Note: The 'KAS-Analyzer TC' shell script is applied to performed differential analysis for 'case only' or 'case-control' time course(TC) KAS-seq on promoter, genebody, bin, genes or custom regions.

PCA

Perform and plot PCA analysis for (sp)KAS-seq data.

Usage: KAS-Analyzer PCA [ -h/--help ] [ -o prefix ] [ -t threads ] [ -r regions ] [ -s assembly id ] [ -b bin size ] [ -p peaks] [ -l labels ] [ -k KAS-seq ]

Example: nohup KAS-Analyzer PCA -o KAS-seq_PCA -r bin -s mm10 -l labels.txt -k KAS-seq.txt &

-o [KAS-seq_PCA]: please input the prefix (basename) of 'KAS-Analyzer PCA' output files.

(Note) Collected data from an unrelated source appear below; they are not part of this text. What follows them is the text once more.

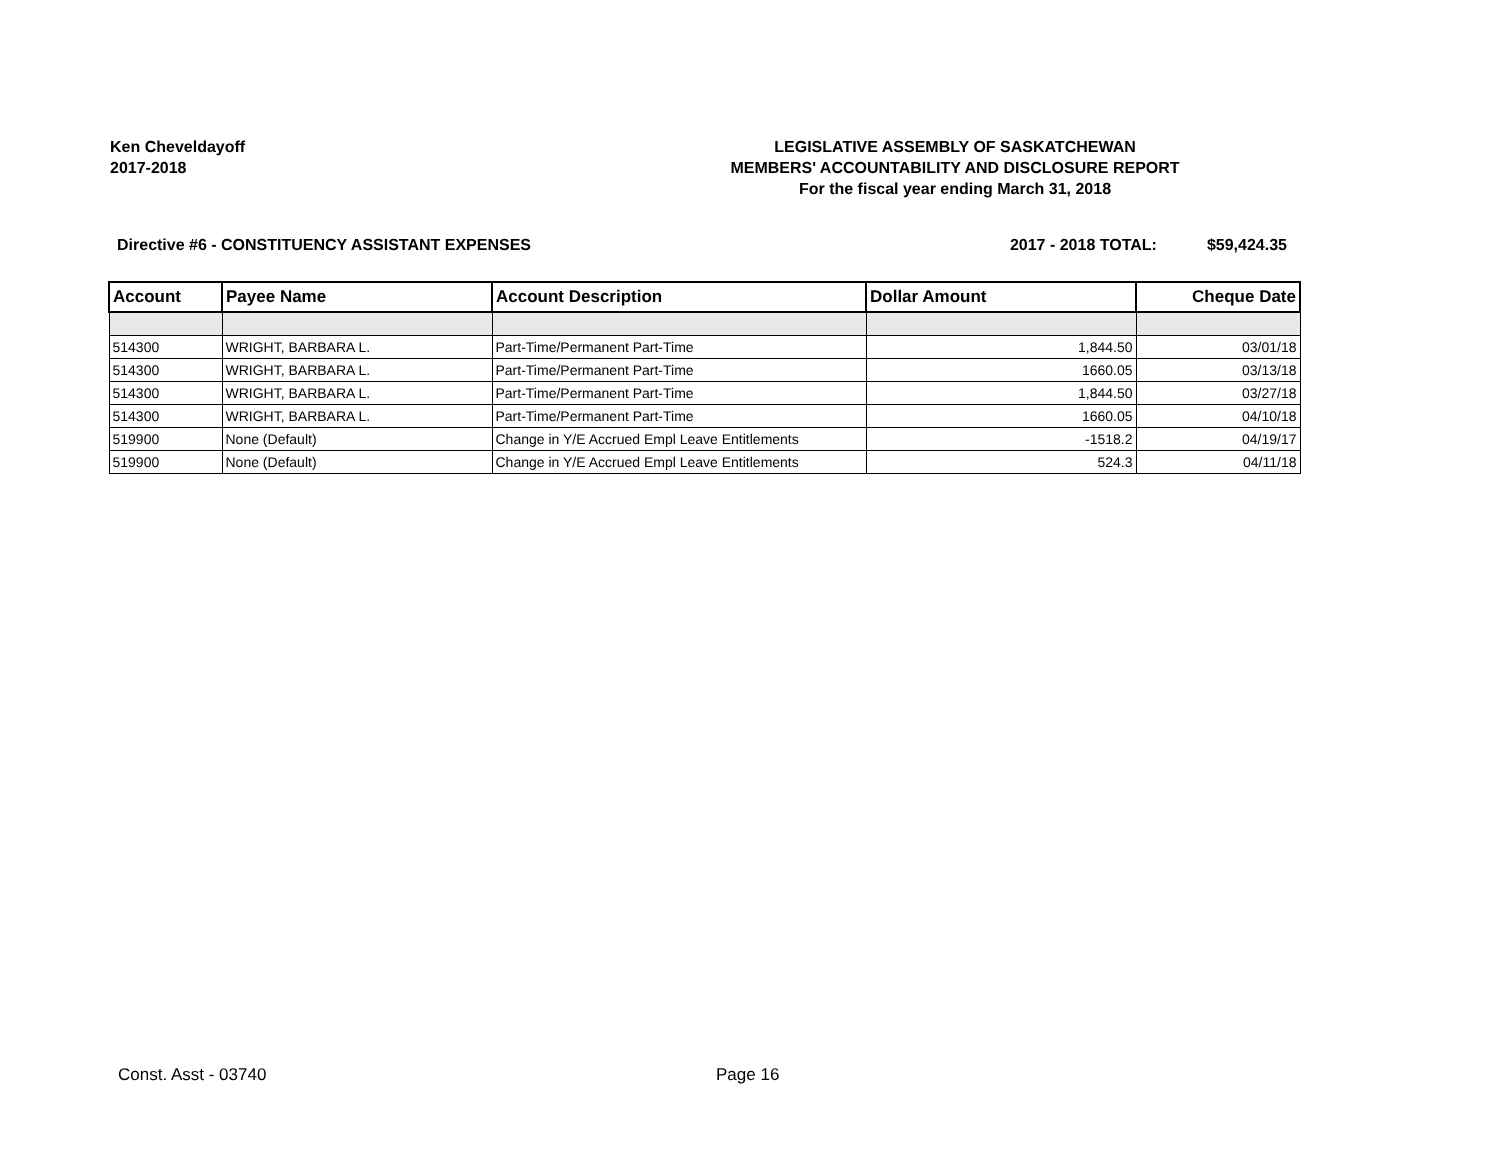Ken Cheveldayoff
2017-2018
LEGISLATIVE ASSEMBLY OF SASKATCHEWAN
MEMBERS' ACCOUNTABILITY AND DISCLOSURE REPORT
For the fiscal year ending March 31, 2018
Directive #6 - CONSTITUENCY ASSISTANT EXPENSES
2017 - 2018 TOTAL: $59,424.35
| Account | Payee Name | Account Description | Dollar Amount | Cheque Date |
| --- | --- | --- | --- | --- |
| 514300 | WRIGHT, BARBARA L. | Part-Time/Permanent Part-Time | 1,844.50 | 03/01/18 |
| 514300 | WRIGHT, BARBARA L. | Part-Time/Permanent Part-Time | 1660.05 | 03/13/18 |
| 514300 | WRIGHT, BARBARA L. | Part-Time/Permanent Part-Time | 1,844.50 | 03/27/18 |
| 514300 | WRIGHT, BARBARA L. | Part-Time/Permanent Part-Time | 1660.05 | 04/10/18 |
| 519900 | None (Default) | Change in Y/E Accrued Empl Leave Entitlements | -1518.2 | 04/19/17 |
| 519900 | None (Default) | Change in Y/E Accrued Empl Leave Entitlements | 524.3 | 04/11/18 |
Const. Asst - 03740 Page 16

REQUIRED.

-t [threads]: please specify the number of threads used for perform PCA analysis. DEFAULT: 1.

-r [regions]: please specify the regions used to perform PCA analysis. e.g. promoter, genebody, peak or bin. DEFAULT: bin.

-s [assemblyid]: please specify the reference genome assembly id of your (sp)KAS-seq data. e.g. Human: hg18, hg19, hg38; Mouse: mm9, mm10, mm39; C.elegans: ce10, ce11; D.melanogaster: dm3, dm6; Rat: rn6, rn7; Zebra fish: danRer10, danRer11. REQUIRED.

-r [regions]: please specify the regions used to perform PCA analysis. e.g. promoter, genebody, peak or bin. DEFAULT: bin.

-b [bin size]: please specify the bin size for bins mode: '-r bins'. DEFAULT: 10000.

-p [peaks file]: please input the custom regions file that used to perform PCA analysis. REQUIRED in 'peak' mode.

-l [labels.txt]: please input the text file containing the labels of (sp)KAS-seq data that shown in the PCA plot. DEFAULT: basename of KAS-seq data.
Example:
0h
4h
8h
12h
24h                            ---labels.txt

-k [KAS-seq.txt]: please input the text file containing indexed (sp)KAS-seq bam files. The order and number of (sp)KAS-seq data should be the consistent with the labels file if specified. REQUIRED.
Example:
KAS-seq.0h.bam
KAS-seq.4h.bam
KAS-seq.8h.bam
KAS-seq.12h.bam
KAS-seq.24h.bam                --KAS-seq.txt

-h/--help: print this help and exit.
Note: The 'KAS-Analyzer PCA' shell script is applied to perform Principal Component Analysis (PCA) for (sp)KAS-seq data.

R-loops sub-commands:

R-loop

Identify R-loops regions with spKAS-seq data.

Usage: KAS-Analyzer R-loop [ -h/--help ] [ -t threads ] [ -o prefix ] [ -s assembly id ] [ -p peaks ] [ -b bin size ] [ -f fold change ] [ -l labels ] [ -n Input ] [ -k spKAS-seq ]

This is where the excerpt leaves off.